The average speaker has 3 to 5db of BSC.

A speaker for his application really wants maybe 1db, 2db at most, and 0db is probably perfectly acceptable.


----------



## ctf (Sep 25, 2011)

The Dayton kit seems nice.

Is there a way to see if a crossover has any BSC built-in from schematics?
I am not familiar with crossover design unfortunately.
Thank you.
Arno


----------



## GranteedEV (Aug 8, 2010)

ctf said:


> The Dayton kit seems nice.
> 
> Is there a way to see if a crossover has any BSC built-in from schematics?
> I am not familiar with crossover design unfortunately.
> ...


Pretty much every good crossover for a box speaker will have BSC built in. Some 3db, some 4db, some 5db, some a full 6db. If a crossover doesn't have much BSC, it's either intented for an in wall or in cabinet install, or the designer was incompetent.


----------



## Owen Bartley (Oct 18, 2006)

You will definitely have some obstacles to overcome by building (or placing) inside a cabinet, as mentioned above. There are ways to get around this though, at least to an extent, and to build a speaker that will sound much better in that location.

Check out Kyle's thread here for some possible inspiration. He built the Natalie P MTM with the BSC version of the crossover. There are a few versions of this crossover I think, and I can't say which one would be best for you, but I bet someone can help you with that. The Natalie P speakers were generally very well received and I'm thinking about building some myself. There are a few CCs that have been used with them, including the CJD MTM RS150, Modula MTM CC, or the Modula NeoD CC. You might have to play with the sizes to get them to fit where you want, but I think they're worth a look.


----------



## fusseli (May 1, 2007)

ctf said:


> The Dayton kit seems nice.
> 
> Is there a way to see if a crossover has any BSC built-in from schematics?
> I am not familiar with crossover design unfortunately.
> ...


It depends on how the BSC is implemented. A good DIY design should explicitly say how much BSC is present and/or have a couple Xover versions for various applications. Quite often a desired level of BSC is integrated into the rest of the filters in the Xover and you can't tell by looking at the components.
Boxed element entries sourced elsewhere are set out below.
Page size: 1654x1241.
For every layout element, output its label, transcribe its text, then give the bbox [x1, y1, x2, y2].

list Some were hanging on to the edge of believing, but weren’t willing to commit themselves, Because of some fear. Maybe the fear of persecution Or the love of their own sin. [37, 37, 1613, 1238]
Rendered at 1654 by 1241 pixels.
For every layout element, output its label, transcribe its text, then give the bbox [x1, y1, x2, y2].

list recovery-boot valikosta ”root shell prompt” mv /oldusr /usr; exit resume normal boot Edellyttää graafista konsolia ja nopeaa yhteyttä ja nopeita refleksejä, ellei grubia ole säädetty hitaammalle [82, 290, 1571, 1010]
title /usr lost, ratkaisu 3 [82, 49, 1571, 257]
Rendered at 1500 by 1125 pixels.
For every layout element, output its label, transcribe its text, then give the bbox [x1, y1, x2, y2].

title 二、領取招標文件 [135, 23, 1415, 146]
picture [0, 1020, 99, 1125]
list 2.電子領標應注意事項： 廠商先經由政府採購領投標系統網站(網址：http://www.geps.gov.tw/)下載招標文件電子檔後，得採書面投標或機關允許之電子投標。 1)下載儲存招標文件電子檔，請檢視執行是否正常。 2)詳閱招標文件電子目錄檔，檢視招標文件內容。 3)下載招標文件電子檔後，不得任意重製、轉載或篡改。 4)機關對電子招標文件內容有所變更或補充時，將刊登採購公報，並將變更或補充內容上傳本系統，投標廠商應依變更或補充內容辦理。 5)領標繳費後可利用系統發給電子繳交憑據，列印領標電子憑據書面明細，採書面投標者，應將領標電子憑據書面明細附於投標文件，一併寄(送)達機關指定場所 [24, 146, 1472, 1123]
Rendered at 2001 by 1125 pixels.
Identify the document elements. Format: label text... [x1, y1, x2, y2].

The less accurate way to do BSC is with a series shelving RL filter prior to the rest of the Xover, but that doesn't acheive as flat of an FR since the rest of the system is not going to have a flat impedance about 99% of the time.

Hope that helps.


----------



## ctf (Sep 25, 2011)

> Check out Kyle's thread here


This is really awesome, thank you for this link.
It is very similar with what I would like to do.

I will need to check this out more in details.

Arno


----------



## ctf (Sep 25, 2011)

fusseli said:


> It depends on how the BSC is implemented. A good DIY design should explicitly say how much BSC is present and/or have a couple Xover versions for various applications. Quite often a desired level of BSC is integrated into the rest of the filters in the Xover and you can't tell by looking at the components. The less accurate way to do BSC is with a series shelving RL filter prior to the rest of the Xover, but that doesn't acheive as flat of an FR since the rest of the system is not going to have a flat impedance about 99% of the time.
> Hope that helps.


I think that I need to stay with proven designs, which have the right crossovers for my application.
This will prevent issues down the line. 
Thank you.
Arno


----------